For any given continuous random variable, the probability that it falls within a certain range is given by the area under the curve of the PDF over that range. The Hit-Miss method uses PDFs to evaluate probabilities over a geometrical space. By integrating the PDF across a specific range, we obtain the probability for an event within that range.

The uniform distribution PDFs were used in the solution for both X and Y because each point within the given rectangle is equally likely to occur — every location is just as good as any other, with no bias towards any particular point.

Expected Value

The Expected Value is the average outcome you would anticipate after many trials of a random process. If you think of it in terms of a game, it's what you'd predict as your average earnings after playing the game many times. It is a crucial concept because it provides a measure of central tendency for random variables, much like the mean does for a sample of data.
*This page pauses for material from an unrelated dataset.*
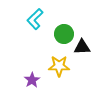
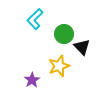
black triangle: rotated 48 degrees clockwise
yellow star: rotated 20 degrees counterclockwise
In the first part of the exercise, we calculated the expected value of the indicator function bI, which was set to one or zero depending on whether the point (X, Y) fell under the curve g(X). The expected value was found by integrating over the region where Y is less than g(X), essentially quantifying the probability-weighted area under the curve. This agreed with the area calculation, which is intuitively what you'd expect if you repeatedly chose points at random and checked if they were below the curve.

Variance

The notion of Variance is fundamental in understanding the spread of a distribution. While expected value tells us where the center of our distribution lies, variance tells us how spread out the values are around that center. It's a measure of variability: low variance means that the data points tend to be close to the expected value, while high variance indicates they are more spread out.

Part (b) of the exercise compared the variance of the hit-miss method to that of simply computing the evaluation of the function g at a random number. The comparison revealed that the hit-miss method has a higher variance, which in practice means that it may be less stable or require more samples to achieve the same level of accuracy or precision as direct computation.

Variance is especially important in simulations and sampling processes because it impacts the reliability of the estimates. A method with lower variance will typically provide more consistent estimates than one with higher variance if the number of trials or samples is the same.